* _PASSAGE_:
Adah Price describes her first morning in the Congo, the day after she arrives in Africa. The sun rises very early, around 6 am, because the Congo is so close to the equator. There’s a constant sense of a process going on: birds cooing, fires burning, etc.—but it all amounts to “ashes to ashes.” Nathan’s church is at one end of the village, while the Price house is at the other end. Most of the houses in the village are tiny, with a thin, thatched roof. Adah finds it impossible to take her eyes off the villagers.
It’s an early sign of Adah’s intelligence and scientific turn of mind that she sees life in the Congo as a collection of processes to be dissected and analyzed. Adah is the most thoughtful of the Price children, if not the friendliest. She’s not going out making friends with the villagers, but she is studying them as valuable and interesting people, not as inferiors or “heathens.”
The women of the village, Adah notes, wear skirts when they work in the field or run errands. Their skirts are long and beautiful, with bright colors. Adah notes that her siblings and parents all have their own opinions of the village, which they present verbally. Only Adah is silent—Adah keeps all her opinions to herself.
Adah is the most introspective and thoughtful member of the Price family. Because she’s a little standoffish and lonely (partly because of her medical issues), she has a great deal of time to think about her community and her surroundings.
Adah thinks about “Our Father,” Nathan. He has brought a hammer to the village, but this was a waste, since there are no nails in the community. He claims that there are huge swamps surrounding the village, but Adah isn’t convinced by this observation. She thinks about the Kwilu River nearby—a strange word, for which there’s “no rhyme.”
Adah already hates her father the most of all the Prices—the rest of them still feel that they at least ought to love and submit to him. The term “Our Father” is an ironic one here. In Christianity, it’s used to refer to God, but Adah uses it to draw attention to her father’s arrogance and self-satisfied attitude: as far as Nathan is concerned, he is “God” of his family.
Adah considers her “condition,” which has left her so different from Leah, despite the fact that they’re technically identical twins. Adah imagines herself and Leah competing for oxygen and nutrition while they were in the womb. Leah won this competition, and Adah has had hemiplegia ever since. This condition leaves Adah with poor circulation and limited mobility—her arms and legs are weak. Adah can’t speak well, so she almost never does. She imagines how Nathan reacted when she developed hemiplegia as a baby: he probably claimed that it was “God’s will,” and took Adah’s silence as a sign that his other children were chattering too loudly.
This is an important section because it shows us the differences between Leah and Adah, who are supposedly identical in every way. Adah’s blood condition has left her quieter and more introverted than her sister. It’s interesting that external factors like a disease can end up having such an important effect on someone’s personality. Adah’s hemiplegia has also alienated her from Nathan: Nathan shows no sympathy for his daughter’s condition, and because he trusts “God’s will,” doesn’t seem to have any desire to help her.

* _PROVIDED RECORDS_:
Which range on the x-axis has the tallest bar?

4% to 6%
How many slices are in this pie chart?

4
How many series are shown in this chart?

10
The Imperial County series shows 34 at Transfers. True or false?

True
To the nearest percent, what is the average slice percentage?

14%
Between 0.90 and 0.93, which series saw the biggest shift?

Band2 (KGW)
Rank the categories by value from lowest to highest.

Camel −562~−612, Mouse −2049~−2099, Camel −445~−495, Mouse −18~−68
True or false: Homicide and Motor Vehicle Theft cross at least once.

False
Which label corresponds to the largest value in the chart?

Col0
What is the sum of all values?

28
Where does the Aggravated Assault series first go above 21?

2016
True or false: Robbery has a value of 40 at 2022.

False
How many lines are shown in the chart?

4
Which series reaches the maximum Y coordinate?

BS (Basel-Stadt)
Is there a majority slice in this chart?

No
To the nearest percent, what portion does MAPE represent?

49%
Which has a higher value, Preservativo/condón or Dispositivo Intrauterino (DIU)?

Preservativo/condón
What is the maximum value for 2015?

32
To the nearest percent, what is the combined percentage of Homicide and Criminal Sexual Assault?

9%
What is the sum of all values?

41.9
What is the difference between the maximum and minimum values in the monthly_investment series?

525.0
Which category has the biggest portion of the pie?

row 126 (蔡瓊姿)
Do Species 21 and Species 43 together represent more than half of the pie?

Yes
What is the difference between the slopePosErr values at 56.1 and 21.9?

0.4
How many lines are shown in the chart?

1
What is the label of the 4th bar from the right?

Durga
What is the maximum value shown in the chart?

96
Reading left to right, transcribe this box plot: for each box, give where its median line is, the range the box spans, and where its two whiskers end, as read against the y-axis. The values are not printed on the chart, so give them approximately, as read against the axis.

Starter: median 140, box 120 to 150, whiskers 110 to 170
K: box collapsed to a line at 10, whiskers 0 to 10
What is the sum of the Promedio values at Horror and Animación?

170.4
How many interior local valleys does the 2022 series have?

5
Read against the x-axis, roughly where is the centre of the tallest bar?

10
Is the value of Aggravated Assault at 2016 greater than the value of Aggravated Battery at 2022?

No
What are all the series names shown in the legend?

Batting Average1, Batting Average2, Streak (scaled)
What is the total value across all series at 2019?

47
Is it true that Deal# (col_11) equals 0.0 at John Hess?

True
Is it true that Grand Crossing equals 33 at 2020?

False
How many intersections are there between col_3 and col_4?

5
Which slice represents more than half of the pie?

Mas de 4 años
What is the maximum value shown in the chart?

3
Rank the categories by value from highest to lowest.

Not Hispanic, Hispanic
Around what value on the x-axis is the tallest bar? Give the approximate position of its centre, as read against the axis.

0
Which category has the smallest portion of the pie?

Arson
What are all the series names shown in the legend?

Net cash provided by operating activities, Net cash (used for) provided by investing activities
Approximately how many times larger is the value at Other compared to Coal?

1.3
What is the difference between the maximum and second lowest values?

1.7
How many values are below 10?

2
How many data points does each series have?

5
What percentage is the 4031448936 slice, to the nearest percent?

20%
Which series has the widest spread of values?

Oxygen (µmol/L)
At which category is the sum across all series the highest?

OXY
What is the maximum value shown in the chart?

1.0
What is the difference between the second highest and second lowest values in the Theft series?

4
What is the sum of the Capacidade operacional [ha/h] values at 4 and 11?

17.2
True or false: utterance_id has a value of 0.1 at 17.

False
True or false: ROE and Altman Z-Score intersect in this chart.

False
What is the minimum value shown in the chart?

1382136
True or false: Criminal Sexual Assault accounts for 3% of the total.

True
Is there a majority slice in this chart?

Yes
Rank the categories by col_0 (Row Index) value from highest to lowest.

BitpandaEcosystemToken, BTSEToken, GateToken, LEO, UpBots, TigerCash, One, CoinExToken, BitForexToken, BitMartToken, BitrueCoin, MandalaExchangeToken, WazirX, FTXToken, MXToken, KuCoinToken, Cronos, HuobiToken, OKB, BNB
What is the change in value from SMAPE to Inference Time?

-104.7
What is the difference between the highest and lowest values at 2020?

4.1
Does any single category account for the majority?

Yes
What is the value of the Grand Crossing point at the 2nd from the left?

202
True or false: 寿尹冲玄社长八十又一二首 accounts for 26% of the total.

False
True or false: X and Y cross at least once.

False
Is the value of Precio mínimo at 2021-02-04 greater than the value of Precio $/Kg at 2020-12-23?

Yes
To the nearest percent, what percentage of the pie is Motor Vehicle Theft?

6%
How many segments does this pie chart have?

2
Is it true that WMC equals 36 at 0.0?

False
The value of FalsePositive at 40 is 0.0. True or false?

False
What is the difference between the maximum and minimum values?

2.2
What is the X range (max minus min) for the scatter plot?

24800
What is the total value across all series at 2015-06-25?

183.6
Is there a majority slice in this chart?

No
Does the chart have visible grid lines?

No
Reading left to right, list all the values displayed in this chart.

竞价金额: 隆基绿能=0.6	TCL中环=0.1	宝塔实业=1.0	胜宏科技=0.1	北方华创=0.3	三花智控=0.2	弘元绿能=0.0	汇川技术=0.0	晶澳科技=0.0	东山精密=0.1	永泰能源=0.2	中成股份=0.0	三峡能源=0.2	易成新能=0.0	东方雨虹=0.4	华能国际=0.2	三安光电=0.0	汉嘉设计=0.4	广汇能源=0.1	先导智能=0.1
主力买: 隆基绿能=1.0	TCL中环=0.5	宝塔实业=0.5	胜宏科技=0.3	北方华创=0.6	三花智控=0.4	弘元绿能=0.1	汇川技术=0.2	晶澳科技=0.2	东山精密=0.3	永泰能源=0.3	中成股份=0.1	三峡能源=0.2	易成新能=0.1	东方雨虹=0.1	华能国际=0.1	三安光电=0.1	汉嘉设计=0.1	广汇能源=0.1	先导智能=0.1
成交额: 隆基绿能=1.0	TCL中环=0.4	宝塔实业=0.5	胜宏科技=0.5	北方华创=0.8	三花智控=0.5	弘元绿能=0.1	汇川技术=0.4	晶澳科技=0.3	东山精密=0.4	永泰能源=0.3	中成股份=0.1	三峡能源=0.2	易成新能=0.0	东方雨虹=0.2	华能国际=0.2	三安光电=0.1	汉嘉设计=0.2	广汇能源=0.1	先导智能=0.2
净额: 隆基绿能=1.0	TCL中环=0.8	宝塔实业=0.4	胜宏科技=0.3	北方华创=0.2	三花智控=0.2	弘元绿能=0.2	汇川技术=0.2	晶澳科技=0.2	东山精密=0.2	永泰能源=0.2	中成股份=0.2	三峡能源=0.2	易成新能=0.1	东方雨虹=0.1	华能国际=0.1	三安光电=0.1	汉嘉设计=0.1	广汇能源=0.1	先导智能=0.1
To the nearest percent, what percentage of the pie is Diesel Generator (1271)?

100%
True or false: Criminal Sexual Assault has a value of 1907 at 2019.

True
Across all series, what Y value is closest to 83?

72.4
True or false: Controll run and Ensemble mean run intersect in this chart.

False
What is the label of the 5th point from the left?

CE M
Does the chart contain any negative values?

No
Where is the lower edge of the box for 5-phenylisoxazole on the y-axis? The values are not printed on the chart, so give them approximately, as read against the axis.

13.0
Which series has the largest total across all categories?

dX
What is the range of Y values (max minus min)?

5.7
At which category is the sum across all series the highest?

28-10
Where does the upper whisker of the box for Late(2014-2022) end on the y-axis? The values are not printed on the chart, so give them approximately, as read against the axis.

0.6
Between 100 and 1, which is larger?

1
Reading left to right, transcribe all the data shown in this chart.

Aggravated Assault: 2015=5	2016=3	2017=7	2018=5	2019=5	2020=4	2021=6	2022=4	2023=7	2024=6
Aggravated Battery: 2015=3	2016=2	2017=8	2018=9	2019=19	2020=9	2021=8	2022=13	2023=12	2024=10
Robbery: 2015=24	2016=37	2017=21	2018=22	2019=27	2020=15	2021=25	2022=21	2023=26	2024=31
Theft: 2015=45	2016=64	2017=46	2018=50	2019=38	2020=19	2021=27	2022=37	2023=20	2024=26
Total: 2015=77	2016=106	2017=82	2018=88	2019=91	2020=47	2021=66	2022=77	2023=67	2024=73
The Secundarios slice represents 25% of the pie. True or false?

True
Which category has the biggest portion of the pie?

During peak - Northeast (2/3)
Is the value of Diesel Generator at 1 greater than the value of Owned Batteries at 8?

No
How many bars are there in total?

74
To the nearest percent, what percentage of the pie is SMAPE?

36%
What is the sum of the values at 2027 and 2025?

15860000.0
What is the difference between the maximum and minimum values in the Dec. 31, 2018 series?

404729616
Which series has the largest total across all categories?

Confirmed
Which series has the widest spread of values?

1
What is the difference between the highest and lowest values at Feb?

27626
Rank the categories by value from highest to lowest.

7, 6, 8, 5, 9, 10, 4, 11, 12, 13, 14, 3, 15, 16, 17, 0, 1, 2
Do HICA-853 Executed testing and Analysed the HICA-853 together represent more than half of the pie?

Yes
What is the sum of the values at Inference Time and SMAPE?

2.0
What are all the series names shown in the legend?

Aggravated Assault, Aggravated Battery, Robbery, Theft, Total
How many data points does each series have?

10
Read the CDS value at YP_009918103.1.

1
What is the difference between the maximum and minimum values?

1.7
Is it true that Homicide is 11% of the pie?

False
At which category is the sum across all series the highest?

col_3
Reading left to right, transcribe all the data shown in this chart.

* _WHAT YOU WILL DO_:
A - In the summary about Adah Price, what condition has Adah had ever since she and Leah were in the womb?
B - Retype the part of the summary about Adah Price that opens with the words containing "The women of" and closes with "opinions to herself.".

* _RESPONSES IN ORDER_:
A - Hemiplegia.

B -
The women of the village, Adah notes, wear skirts when they work in the field or run errands. Their skirts are long and beautiful, with bright colors. Adah notes that her siblings and parents all have their own opinions of the village, which they present verbally. Only Adah is silent—Adah keeps all her opinions to herself.